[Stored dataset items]
◇ ◇ ◇ ◇ ◇

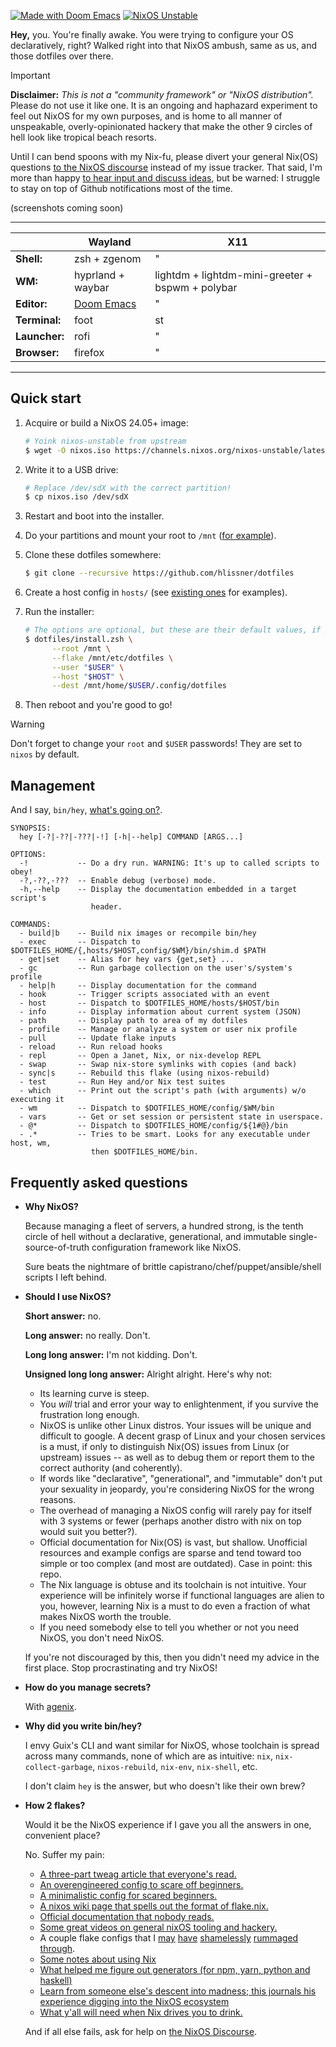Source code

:[![Made with Doom Emacs](https://img.shields.io/badge/Made_with-Doom_Emacs-blueviolet.svg?style=flat-square&logo=GNU%20Emacs&logoColor=white)](https://github.com/doomemacs)
[![NixOS Unstable](https://img.shields.io/badge/NixOS-24.05-blue.svg?style=flat-square&logo=NixOS&logoColor=white)](https://nixos.org)

**Hey,** you. You're finally awake. You were trying to configure your OS
declaratively, right? Walked right into that NixOS ambush, same as us, and those
dotfiles over there.

> [!IMPORTANT]
> **Disclaimer:** _This is not a "community framework" or "NixOS distribution"._
> Please do not use it like one. It is an ongoing and haphazard experiment to
> feel out NixOS for my own purposes, and is home to all manner of unspeakable,
> overly-opinionated hackery that make the other 9 circles of hell look like
> tropical beach resorts.
>
> Until I can bend spoons with my Nix-fu, please divert your general Nix(OS)
> questions [to the NixOS discourse][nixos-discourse] instead of my issue
> tracker. That said, I'm more than happy [to hear input and discuss
> ideas](/discussions),  but be warned: I struggle to stay on top of Github
> notifications most of the time.

(screenshots coming soon)

------

|               | Wayland                 | X11                                              |
|---------------|-------------------------|--------------------------------------------------|
| **Shell:**    | zsh + zgenom            | "                                                |
| **WM:**       | hyprland + waybar       | lightdm + lightdm-mini-greeter + bspwm + polybar |
| **Editor:**   | [Doom Emacs][doomemacs] | "                                                |
| **Terminal:** | foot                    | st                                               |
| **Launcher:** | rofi                    | "                                                |
| **Browser:**  | firefox                 | "                                                |

-----

## Quick start

1. Acquire or build a NixOS 24.05+ image:
   ```sh
   # Yoink nixos-unstable from upstream
   $ wget -O nixos.iso https://channels.nixos.org/nixos-unstable/latest-nixos-minimal-x86_64-linux.iso
   ```

2. Write it to a USB drive:
   ```sh
   # Replace /dev/sdX with the correct partition!
   $ cp nixos.iso /dev/sdX
   ```

3. Restart and boot into the installer.

4. Do your partitions and mount your root to `/mnt` ([for
   example](hosts/udon/README.org)).

5. Clone these dotfiles somewhere:
   ```sh
   $ git clone --recursive https://github.com/hlissner/dotfiles
   ```

6. Create a host config in `hosts/` (see [existing ones](hosts/) for examples).

7. Run the installer:
   ```sh
   # The options are optional, but these are their default values, if you omit them.
   $ dotfiles/install.zsh \
         --root /mnt \
         --flake /mnt/etc/dotfiles \
         --user "$USER" \
         --host "$HOST" \
         --dest /mnt/home/$USER/.config/dotfiles
   ```

8. Then reboot and you're good to go!

> [!WARNING]
> Don't forget to change your `root` and `$USER` passwords! They are set to
> `nixos` by default.


## Management

And I say, `bin/hey`, [what's going on?](https://youtu.be/ZZ5LpwO-An4).

```
SYNOPSIS:
  hey [-?|-??|-???|-!] [-h|--help] COMMAND [ARGS...]

OPTIONS:
  -!           -- Do a dry run. WARNING: It's up to called scripts to obey!
  -?,-??,-???  -- Enable debug (verbose) mode.
  -h,--help    -- Display the documentation embedded in a target script's
                  header.

COMMANDS:
  - build|b    -- Build nix images or recompile bin/hey
  - exec       -- Dispatch to $DOTFILES_HOME/{,hosts/$HOST,config/$WM}/bin/shim.d $PATH
  - get|set    -- Alias for hey vars {get,set} ...
  - gc         -- Run garbage collection on the user's/system's profile
  - help|h     -- Display documentation for the command
  - hook       -- Trigger scripts associated with an event
  - host       -- Dispatch to $DOTFILES_HOME/hosts/$HOST/bin
  - info       -- Display information about current system (JSON)
  - path       -- Display path to area of my dotfiles
  - profile    -- Manage or analyze a system or user nix profile
  - pull       -- Update flake inputs
  - reload     -- Run reload hooks
  - repl       -- Open a Janet, Nix, or nix-develop REPL
  - swap       -- Swap nix-store symlinks with copies (and back)
  - sync|s     -- Rebuild this flake (using nixos-rebuild)
  - test       -- Run Hey and/or Nix test suites
  - which      -- Print out the script's path (with arguments) w/o executing it
  - wm         -- Dispatch to $DOTFILES_HOME/config/$WM/bin
  - vars       -- Get or set session or persistent state in userspace.
  - @*         -- Dispatch to $DOTFILES_HOME/config/${1#@}/bin
  - .*         -- Tries to be smart. Looks for any executable under host, wm,
                  then $DOTFILES_HOME/bin.
```

## Frequently asked questions

+ **Why NixOS?**

  Because managing a fleet of servers, a hundred strong, is the tenth circle of
  hell without a declarative, generational, and immutable single-source-of-truth
  configuration framework like NixOS.

  Sure beats the nightmare of brittle capistrano/chef/puppet/ansible/shell
  scripts I left behind.

+ **Should I use NixOS?**

  **Short answer:** no.

  **Long answer:** no really. Don't.

  **Long long answer:** I'm not kidding. Don't.

  **Unsigned long long answer:** Alright alright. Here's why not:

  - Its learning curve is steep.
  - You _will_ trial and error your way to enlightenment, if you survive the
    frustration long enough.
  - NixOS is unlike other Linux distros. Your issues will be unique and
    difficult to google. A decent grasp of Linux and your chosen services is a
    must, if only to distinguish Nix(OS) issues from Linux (or upstream) issues
    -- as well as to debug them or report them to the correct authority (and
    coherently).
  - If words like "declarative", "generational", and "immutable" don't put your
    sexuality in jeopardy, you're considering NixOS for the wrong reasons.
  - The overhead of managing a NixOS config will rarely pay for itself with 3
    systems or fewer (perhaps another distro with nix on top would suit you
    better?).
  - Official documentation for Nix(OS) is vast, but shallow. Unofficial
    resources and example configs are sparse and tend toward too simple or too
    complex (and most are outdated). Case in point: this repo.
  - The Nix language is obtuse and its toolchain is not intuitive. Your
    experience will be infinitely worse if functional languages are alien to
    you, however, learning Nix is a must to do even a fraction of what makes
    NixOS worth the trouble.
  - If you need somebody else to tell you whether or not you need NixOS, you
    don't need NixOS.

  If you're not discouraged by this, then you didn't need my advice in the first
  place. Stop procrastinating and try NixOS!

+ **How do you manage secrets?**

  With [agenix].

+ **Why did you write bin/hey?**

  I envy Guix's CLI and want similar for NixOS, whose toolchain is spread across
  many commands, none of which are as intuitive: `nix`, `nix-collect-garbage`,
  `nixos-rebuild`, `nix-env`, `nix-shell`, etc.

  I don't claim `hey` is the answer, but who doesn't like their own brew?

+ **How 2 flakes?**

  Would it be the NixOS experience if I gave you all the answers in one,
  convenient place?

  No. Suffer my pain:

  - [A three-part tweag article that everyone's read.](https://www.tweag.io/blog/2020-05-25-flakes/)
  - [An overengineered config to scare off beginners.](https://github.com/divnix/devos)
  - [A minimalistic config for scared beginners.](https://github.com/colemickens/nixos-flake-example)
  - [A nixos wiki page that spells out the format of flake.nix.](https://wiki.nixos.org/wiki/Flakes)
  - [Official documentation that nobody reads.](https://nixos.org/learn.html)
  - [Some great videos on general nixOS tooling and hackery.](https://www.youtube.com/channel/UC-cY3DcYladGdFQWIKL90SQ)
  - A couple flake configs that I
    [may](https://github.com/LEXUGE/nixos)
    [have](https://github.com/bqv/nixrc)
    [shamelessly](https://git.sr.ht/~dunklecat/nixos-config/tree)
    [rummaged](https://github.com/utdemir/dotfiles)
    [through](https://github.com/purcell/dotfiles).
  - [Some notes about using Nix](https://github.com/justinwoo/nix-shorts)
  - [What helped me figure out generators (for npm, yarn, python and haskell)](https://myme.no/posts/2020-01-26-nixos-for-development.html)
  - [Learn from someone else's descent into madness; this journals his
    experience digging into the NixOS
    ecosystem](https://www.ianthehenry.com/posts/how-to-learn-nix/introduction/)
  - [What y'all will need when Nix drives you to drink.](https://www.youtube.com/watch?v=Eni9PPPPBpg)

  And if all else fails, ask for help on [the NixOS Discourse][nixos-discourse].


[nixos-discourse]: https://discourse.nixos.org
[doomemacs]: https://github.com/doomemacs/doomemacs
[agenix]: https://github.com/ryantm/agenix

◇ ◇ ◇ ◇ ◇

What the task asks >>
Filter the records for the word "youtube" and show every line that has it.

Response to the task >>
  - [Some great videos on general nixOS tooling and hackery.](https://www.youtube.com/channel/UC-cY3DcYladGdFQWIKL90SQ)
  - [What y'all will need when Nix drives you to drink.](https://www.youtube.com/watch?v=Eni9PPPPBpg)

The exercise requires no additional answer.